Manhattan’s Interborough Rapid Transit Company (IRT) and the Brooklyn Rapid Transit Company (BRT) were nearing an agreement with the city to expand the present subway system and create new lines throughout the city. This plan, called the Dual Contracts, helped lay out most of the current New York subway routes today. However there were many potential lines that were never built (despite the efforts of a few future mayors). Among the most ambitious was a subway link to Staten Island.

It was with the anticipation of this underwater track (linking Stapleton to Bensonhurst, see map abovve) that the Tribune hoped to regale readers with the unspoiled wonders of New York City’s least populated borough.

Forget the fact that Staten Island already had an intimate, but thriving old-money scene, the vestiges of a genteel society formed among the mansions of tycoons along the north shore. Fast-paced urbanites would have considered them stubbornly charming but boorish. Society and recreation were not the appeal.

Below: New Brighton, at Central Avenue and Fort Hill, 1905 (LOC)

The Tribune focuses on Staten Island’s destiny as ‘one of the greatest shipping and manufacturing centres of the world’ and wonders deliriously at the delights of that great, underused waterfront. Some highlights from the article (which you may read in full here):

1) Staten Island’s terrific gas supply, the borough’s oldest public service supply, lives up to its motto to ‘Make Gas Service Good Service And Then Some’. Its most recent successes include a yard dyeing manufacturer, the gas engines of the Swift Beef Company, and soldiering furnaces for the U.S. Department of Lighthouses. And the price of gas is going down!, claim management.

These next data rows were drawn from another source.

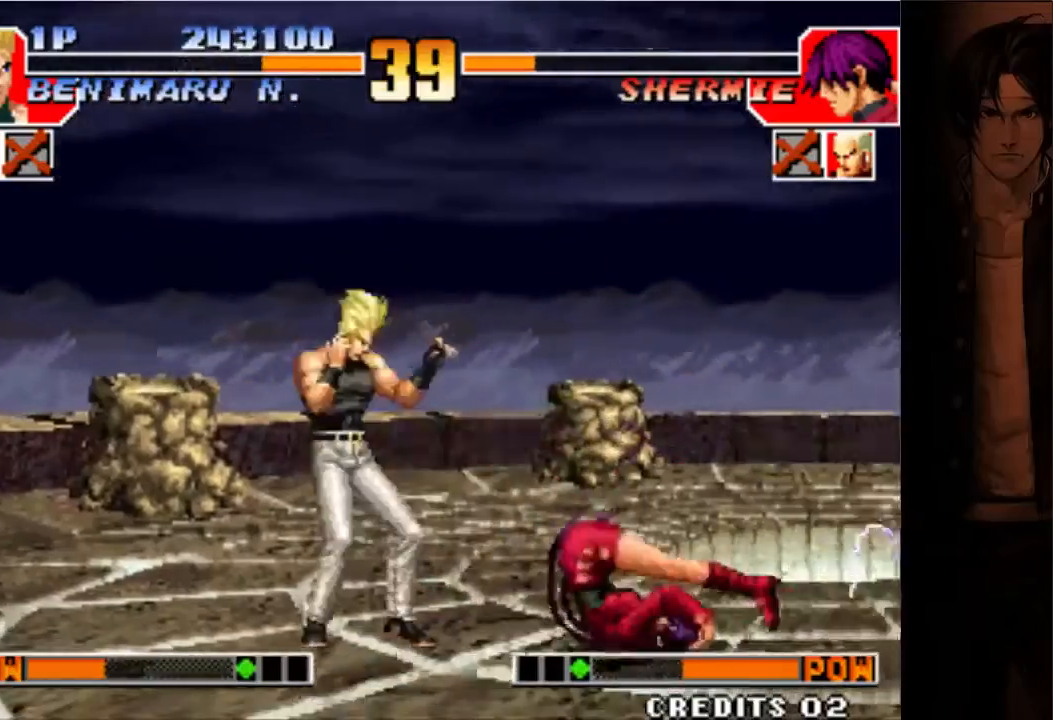
{"buttons": ["X", "Y", "DPAD_UP"], "events": [[217, "DPAD_UP", "down"], [367, "X", "down"], [367, "Y", "down"], [484, "DPAD_RIGHT", "up"]]}
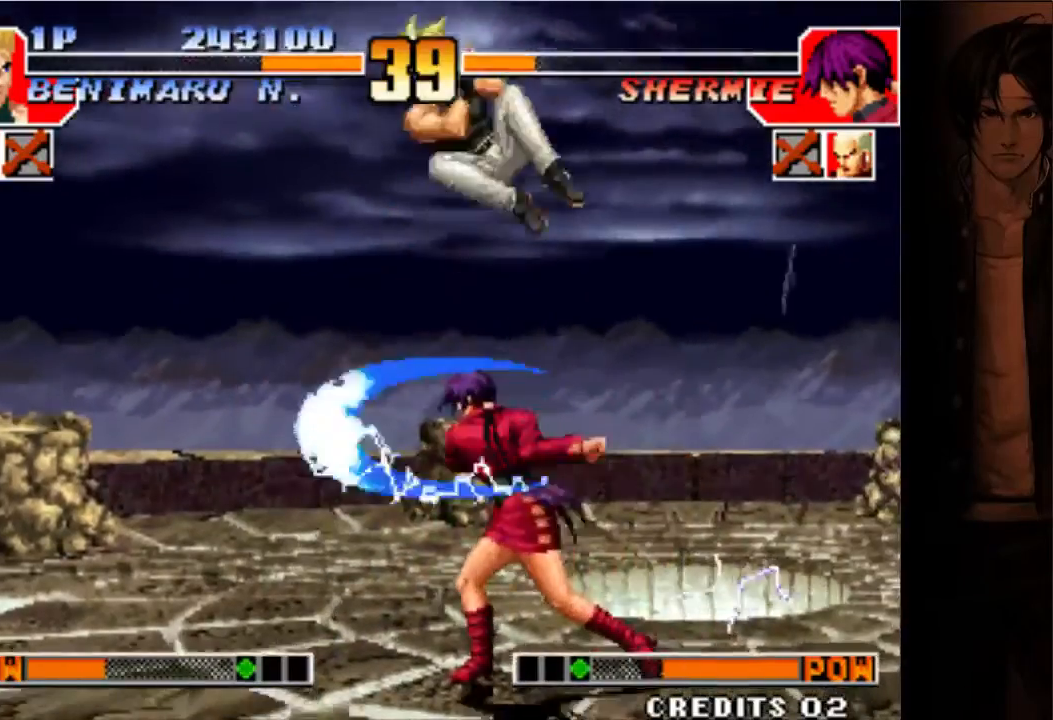
{"buttons": ["DPAD_LEFT"], "events": [[17, "DPAD_UP", "up"], [117, "Y", "up"], [151, "X", "up"], [301, "DPAD_LEFT", "down"]]}
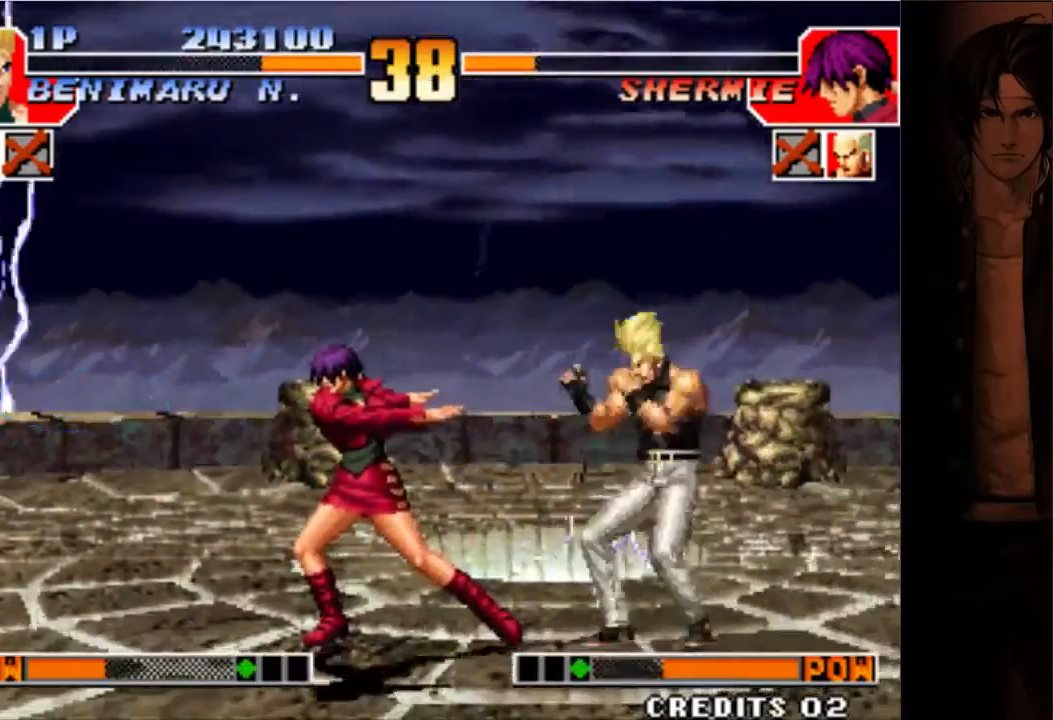
{"buttons": ["DPAD_LEFT"], "events": [[83, "X", "down"], [167, "X", "up"], [233, "B", "down"], [400, "B", "up"]]}
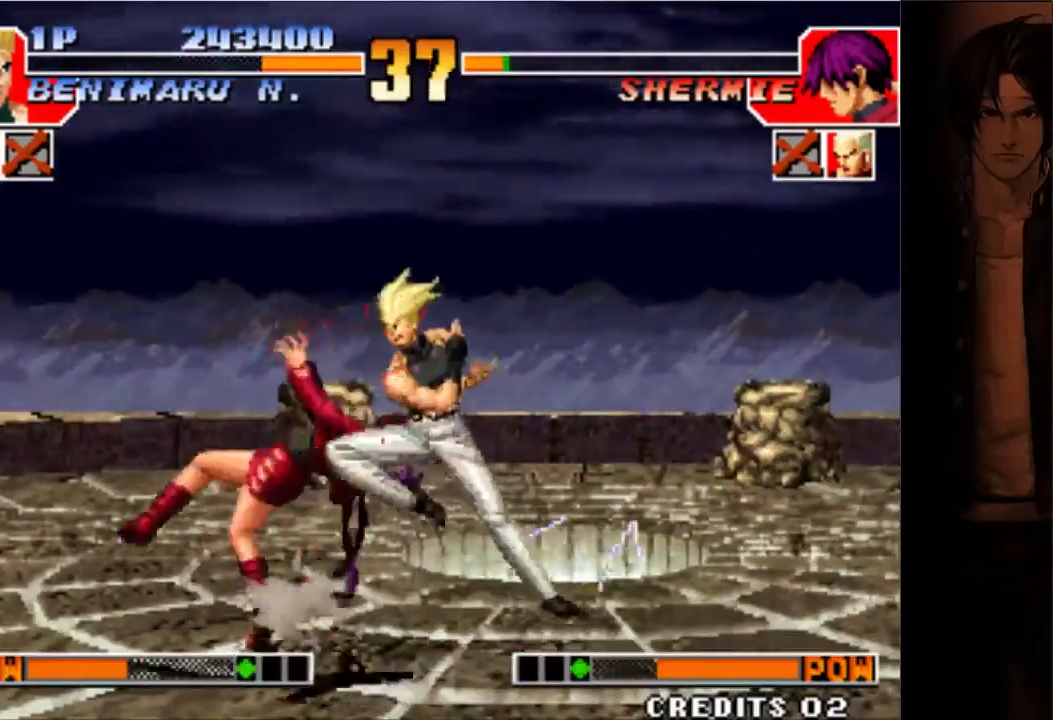
{"buttons": ["X"], "events": [[84, "DPAD_DOWN", "down"], [134, "DPAD_LEFT", "up"], [134, "DPAD_RIGHT", "down"], [201, "DPAD_DOWN", "up"], [234, "X", "down"], [367, "DPAD_RIGHT", "up"]]}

2) The Varnish Capital: One of Staten Island’s great success stories is its varnish industries, most notably Standard Varnish Works, which has miles of underground pipes that filter oil and turpentine from the docks to large storage tanks in the neighborhood of Elm Park. Sold around the globe, “the sun never sets on products manufactured by the Standard Varnish Works.”

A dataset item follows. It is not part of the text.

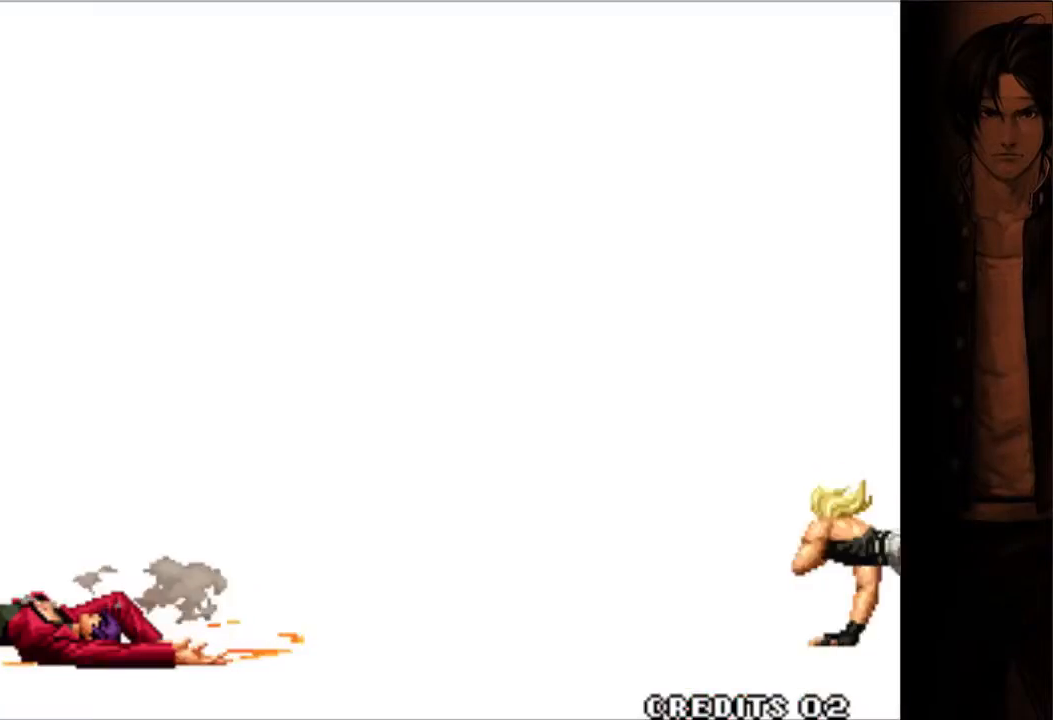
{"buttons": [], "events": []}
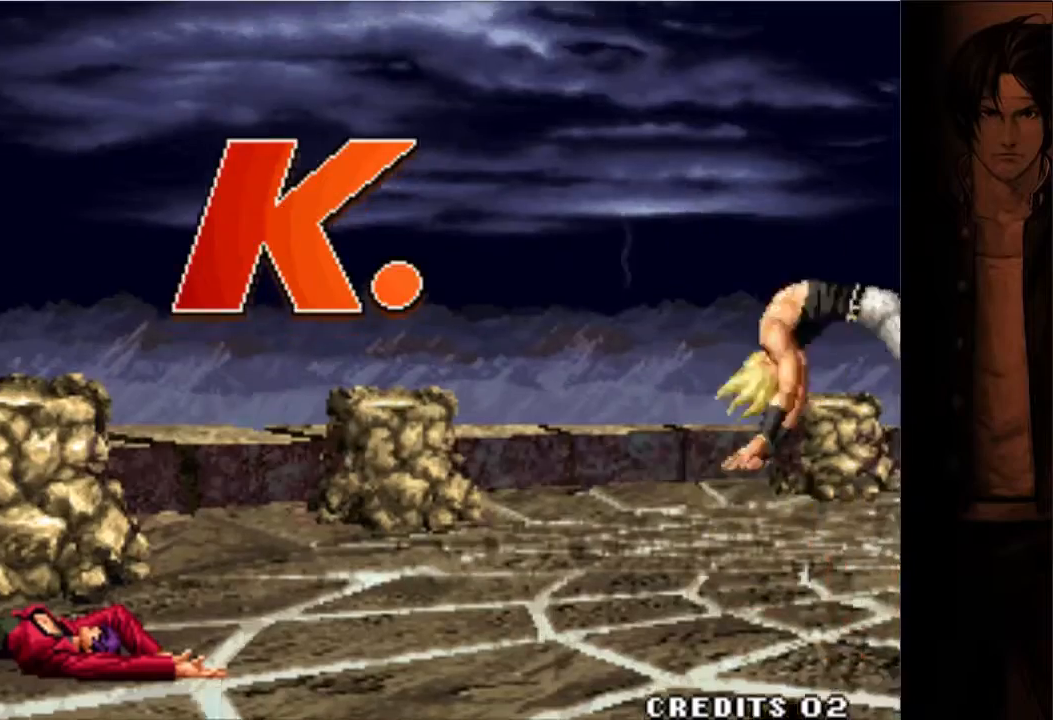
{"buttons": [], "events": []}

3) ‘Country Life’, not ‘Lonely Life’: In New Dorp,  homes upon a ‘noble ranges of hills’ have access to a fine beach, according to the article. “The loneliness that so many people fear as the bane of country life has had in no chance to make itself felt in New Dorp.” A resident describes it as ‘earthly paradise’.

4) Building Innovation: One of Staten Island’s most successful builders is W. H. C. Russell, ‘the pioneer … of the famous asbestos ‘Century’ shingles’, used in the construction of public schools and government buildings.’

Below: The glory of varnish, Standard Varnish Works in Elm Park, that is. (NYPL)

5) Hot Development Opportunities (But Not Too Hot): A St. George realtor admits, “Do not think for a moment that I have been tearing up the earth or anything of that sort, but … I have been doing very satisfactory business.”

6) Great Subway Expectations: The report speculates that the new subway link will get commuters from Stapleton to lower Manhattan in about thirty minutes, bringing the borough’s ‘most entrancing’ residential areas into the subway’s five-cent-fare zone.

7) Don’t Let The Factories Bother You! ‘The man who prefers to live in a place with superb country features, where are green fields, towering shade trees, winding roadways inviting to autoists and owners of harness horses … should not turn his step away from Staten Island because bigger factory zones are going to be built there soon.’

8) There’s Always South Beach: Staten Island’s southern amusement area, rivaling Coney Island, remained a vital recreation center for the city in the 1910s, thanks to Staten Island’s present train services. “Rapid transit has converted an unknown and unused beach into a gay and popular resort, and today South Beach rightly claims to be Coney Island’s only rival.”

9) ‘The Garden Spot of Greater City Of New York‘: ‘Verily, extremes meet here. Already quaint and prosperous little villages have begun to take on new life and expand ……. [E]very day adds to the list of those who through out-of-door life and sunshine are ‘finding themselves’ and adding measurably to the pleasures as well as to the number of their days.’

10) ‘Spotless Town‘: But if you need to be around wealth, the old Vanderbilt estate is being chopped up into ‘high class lots’, near the Fox Hills Golf Course, ‘the finest course in America’!